Hello, I'd like to know if Catalan also uses the expression change the baby, just like "cambiar el bebé" or "changer le bébé". Thanks a lot. 

to change the baby = canviar el bebè  (???)


----------



## Dixie!

Si parlem de canviar els bolquers (que suposo que sí ), així és com ho dic jo. *Canviar el bebé* (tot i que crec que la paraula correcta és _nadó_).


----------



## Cracker Jack

Encolpius said:


> Hello, I'd like to know if Catalan also uses the expression change the baby, just like "cambiar el bebé" or "changer le bébé". Thanks a lot.
> 
> to change the baby = canviar el bebè (???)


 
Hi Encolpius. Do you mean to say change the baby's clothes/diaper/nappy?  I have never heard of an idiomatic expression ''change the baby.''


----------



## Encolpius

Cracker Jack said:


> Hi Encolpius.
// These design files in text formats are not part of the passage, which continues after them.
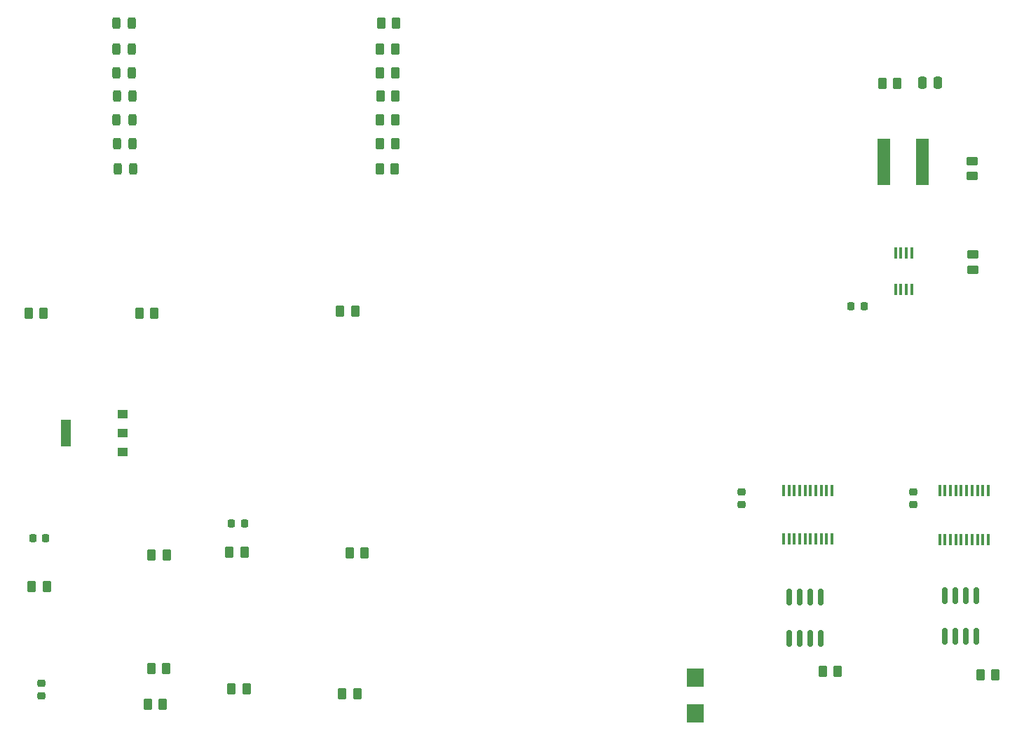
<source format=gtp>
%TF.GenerationSoftware,KiCad,Pcbnew,7.0.1-0*%
%TF.CreationDate,2023-08-06T23:45:38+01:00*%
%TF.ProjectId,chademo-charge-controller,63686164-656d-46f2-9d63-68617267652d,rev?*%
%TF.SameCoordinates,Original*%
%TF.FileFunction,Paste,Top*%
%TF.FilePolarity,Positive*%
%FSLAX46Y46*%
G04 Gerber Fmt 4.6, Leading zero omitted, Abs format (unit mm)*
G04 Created by KiCad (PCBNEW 7.0.1-0) date 2023-08-06 23:45:38*
%MOMM*%
%LPD*%
G01*
G04 APERTURE LIST*
G04 Aperture macros list*
%AMRoundRect*
0 Rectangle with rounded corners*
0 $1 Rounding radius*
0 $2 $3 $4 $5 $6 $7 $8 $9 X,Y pos of 4 corners*
0 Add a 4 corners polygon primitive as box body*
4,1,4,$2,$3,$4,$5,$6,$7,$8,$9,$2,$3,0*
0 Add four circle primitives for the rounded corners*
1,1,$1+$1,$2,$3*
1,1,$1+$1,$4,$5*
1,1,$1+$1,$6,$7*
1,1,$1+$1,$8,$9*
0 Add four rect primitives between the rounded corners*
20,1,$1+$1,$2,$3,$4,$5,0*
20,1,$1+$1,$4,$5,$6,$7,0*
20,1,$1+$1,$6,$7,$8,$9,0*
20,1,$1+$1,$8,$9,$2,$3,0*%
G04 Aperture macros list end*
%ADD10R,1.200000X1.000000*%
%ADD11R,1.200000X3.300000*%
%ADD12R,0.450000X1.475000*%
%ADD13R,0.450000X1.400000*%
%ADD14RoundRect,0.250000X0.262500X0.450000X-0.262500X0.450000X-0.262500X-0.450000X0.262500X-0.450000X0*%
%ADD15RoundRect,0.243750X-0.243750X-0.456250X0.243750X-0.456250X0.243750X0.456250X-0.243750X0.456250X0*%
%ADD16RoundRect,0.250000X-0.262500X-0.450000X0.262500X-0.450000X0.262500X0.450000X-0.262500X0.450000X0*%
%ADD17RoundRect,0.225000X0.225000X0.250000X-0.225000X0.250000X-0.225000X-0.250000X0.225000X-0.250000X0*%
%ADD18R,2.050000X2.250000*%
%ADD19RoundRect,0.150000X-0.150000X0.825000X-0.150000X-0.825000X0.150000X-0.825000X0.150000X0.825000X0*%
%ADD20RoundRect,0.250000X-0.250000X-0.475000X0.250000X-0.475000X0.250000X0.475000X-0.250000X0.475000X0*%
%ADD21RoundRect,0.225000X-0.250000X0.225000X-0.250000X-0.225000X0.250000X-0.225000X0.250000X0.225000X0*%
%ADD22RoundRect,0.250000X-0.450000X0.262500X-0.450000X-0.262500X0.450000X-0.262500X0.450000X0.262500X0*%
%ADD23R,1.600000X5.700000*%
G04 APERTURE END LIST*
D10*
%TO.C,IC6*%
X118716000Y-84088000D03*
X118716000Y-81788000D03*
X118716000Y-79488000D03*
D11*
X111916000Y-81788000D03*
%TD*%
D12*
%TO.C,IC4*%
X217456598Y-94653400D03*
X218106598Y-94653400D03*
X218756598Y-94653400D03*
X219406598Y-94653400D03*
X220056598Y-94653400D03*
X220706598Y-94653400D03*
X221356598Y-94653400D03*
X222006598Y-94653400D03*
X222656598Y-94653400D03*
X223306598Y-94653400D03*
X223306598Y-88777400D03*
X222656598Y-88777400D03*
X222006598Y-88777400D03*
X221356598Y-88777400D03*
X220706598Y-88777400D03*
X220056598Y-88777400D03*
X219406598Y-88777400D03*
X218756598Y-88777400D03*
X218106598Y-88777400D03*
X217456598Y-88777400D03*
%TD*%
%TO.C,IC2*%
X198584200Y-94589600D03*
X199234200Y-94589600D03*
X199884200Y-94589600D03*
X200534200Y-94589600D03*
X201184200Y-94589600D03*
X201834200Y-94589600D03*
X202484200Y-94589600D03*
X203134200Y-94589600D03*
X203784200Y-94589600D03*
X204434200Y-94589600D03*
X204434200Y-88713600D03*
X203784200Y-88713600D03*
X203134200Y-88713600D03*
X202484200Y-88713600D03*
X201834200Y-88713600D03*
X201184200Y-88713600D03*
X200534200Y-88713600D03*
X199884200Y-88713600D03*
X199234200Y-88713600D03*
X198584200Y-88713600D03*
%TD*%
D13*
%TO.C,IC1*%
X212108000Y-64430000D03*
X212758000Y-64430000D03*
X213408000Y-64430000D03*
X214058000Y-64430000D03*
X214058000Y-60030000D03*
X213408000Y-60030000D03*
X212758000Y-60030000D03*
X212108000Y-60030000D03*
%TD*%
D14*
%TO.C,R23*%
X151637369Y-49893217D03*
X149812369Y-49893217D03*
%TD*%
%TO.C,R22*%
X146859000Y-67056000D03*
X145034000Y-67056000D03*
%TD*%
D15*
%TO.C,D8*%
X118150451Y-49913910D03*
X120025451Y-49913910D03*
%TD*%
D14*
%TO.C,R21*%
X147983500Y-96276000D03*
X146158500Y-96276000D03*
%TD*%
%TO.C,R20*%
X151668427Y-46840365D03*
X149843427Y-46840365D03*
%TD*%
D16*
%TO.C,R19*%
X131630630Y-96226878D03*
X133455630Y-96226878D03*
%TD*%
D15*
%TO.C,D7*%
X118073022Y-46825148D03*
X119948022Y-46825148D03*
%TD*%
D17*
%TO.C,C7*%
X133464600Y-92710000D03*
X131914600Y-92710000D03*
%TD*%
D16*
%TO.C,R18*%
X107742750Y-100320000D03*
X109567750Y-100320000D03*
%TD*%
D14*
%TO.C,R17*%
X123594500Y-114554000D03*
X121769500Y-114554000D03*
%TD*%
%TO.C,R10*%
X124042292Y-110236000D03*
X122217292Y-110236000D03*
%TD*%
D18*
%TO.C,D1*%
X187960000Y-111337200D03*
X187960000Y-115637200D03*
%TD*%
D17*
%TO.C,C1*%
X208293000Y-66462000D03*
X206743000Y-66462000D03*
%TD*%
D14*
%TO.C,R4*%
X124050750Y-96520000D03*
X122225750Y-96520000D03*
%TD*%
D19*
%TO.C,IC5*%
X221897198Y-101447600D03*
X220627198Y-101447600D03*
X219357198Y-101447600D03*
X218087198Y-101447600D03*
X218087198Y-106397600D03*
X219357198Y-106397600D03*
X220627198Y-106397600D03*
X221897198Y-106397600D03*
%TD*%
D14*
%TO.C,R8*%
X151688250Y-38321652D03*
X149863250Y-38321652D03*
%TD*%
D15*
%TO.C,D5*%
X118029715Y-43942000D03*
X119904715Y-43942000D03*
%TD*%
D20*
%TO.C,C4*%
X215343200Y-39471600D03*
X217243200Y-39471600D03*
%TD*%
D14*
%TO.C,R11*%
X151671715Y-43942000D03*
X149846715Y-43942000D03*
%TD*%
D15*
%TO.C,D6*%
X117955663Y-32258908D03*
X119830663Y-32258908D03*
%TD*%
D16*
%TO.C,R6*%
X107395000Y-67310000D03*
X109220000Y-67310000D03*
%TD*%
D21*
%TO.C,C3*%
X193548000Y-88887000D03*
X193548000Y-90437000D03*
%TD*%
D14*
%TO.C,R15*%
X151788500Y-32258000D03*
X149963500Y-32258000D03*
%TD*%
D22*
%TO.C,R2*%
X221373200Y-48922300D03*
X221373200Y-50747300D03*
%TD*%
D14*
%TO.C,R1*%
X212327000Y-39522400D03*
X210502000Y-39522400D03*
%TD*%
%TO.C,R5*%
X151677624Y-35378780D03*
X149852624Y-35378780D03*
%TD*%
D22*
%TO.C,R3*%
X221424000Y-60215500D03*
X221424000Y-62040500D03*
%TD*%
D17*
%TO.C,C5*%
X109430250Y-94478000D03*
X107880250Y-94478000D03*
%TD*%
D21*
%TO.C,C6*%
X108966000Y-112001000D03*
X108966000Y-113551000D03*
%TD*%
D16*
%TO.C,R14*%
X145268642Y-113334800D03*
X147093642Y-113334800D03*
%TD*%
D23*
%TO.C,L1*%
X210692000Y-49022000D03*
X215392000Y-49022000D03*
%TD*%
D14*
%TO.C,R9*%
X151718808Y-41102465D03*
X149893808Y-41102465D03*
%TD*%
D16*
%TO.C,R16*%
X131910142Y-112706393D03*
X133735142Y-112706393D03*
%TD*%
D15*
%TO.C,D2*%
X117999124Y-35378780D03*
X119874124Y-35378780D03*
%TD*%
D19*
%TO.C,IC3*%
X203073000Y-101650800D03*
X201803000Y-101650800D03*
X200533000Y-101650800D03*
X199263000Y-101650800D03*
X199263000Y-106600800D03*
X200533000Y-106600800D03*
X201803000Y-106600800D03*
X203073000Y-106600800D03*
%TD*%
D15*
%TO.C,D3*%
X118009750Y-38321652D03*
X119884750Y-38321652D03*
%TD*%
D14*
%TO.C,R13*%
X224178500Y-110998000D03*
X222353500Y-110998000D03*
%TD*%
D15*
%TO.C,D4*%
X118040308Y-41102465D03*
X119915308Y-41102465D03*
%TD*%
D21*
%TO.C,C2*%
X214226398Y-88887000D03*
X214226398Y-90437000D03*
%TD*%
D14*
%TO.C,R12*%
X205128500Y-110632000D03*
X203303500Y-110632000D03*
%TD*%
%TO.C,R7*%
X122578500Y-67310000D03*
X120753500Y-67310000D03*
%TD*%
M02*

</source>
Do you mean to say change the baby's clothes/diaper/nappy? I have never heard of an idiomatic expression ''change the baby.''


 
Hello Cracker Jack again, maybe it sounds strange because it is rather a British expression. Or maybe you just need to have a baby & you will use this expression every day.  And what's more if you find a supermarket where they have Baby Changing Facilities, don't be so happy, you can trade your naugthy sprog for a better one.


----------



## Cracker Jack

So what does the expression mean?


----------



## Encolpius

change the baby = change his nappy


----------



## Cracker Jack

Encolpius said:


> change the baby = change his nappy


 
Ok. That sounds better. Thanks.


----------



## Encolpius

& there're also baby changers.


----------



## Cracker Jack

The only ones I see are rooms with drawings of babies and diapers.


----------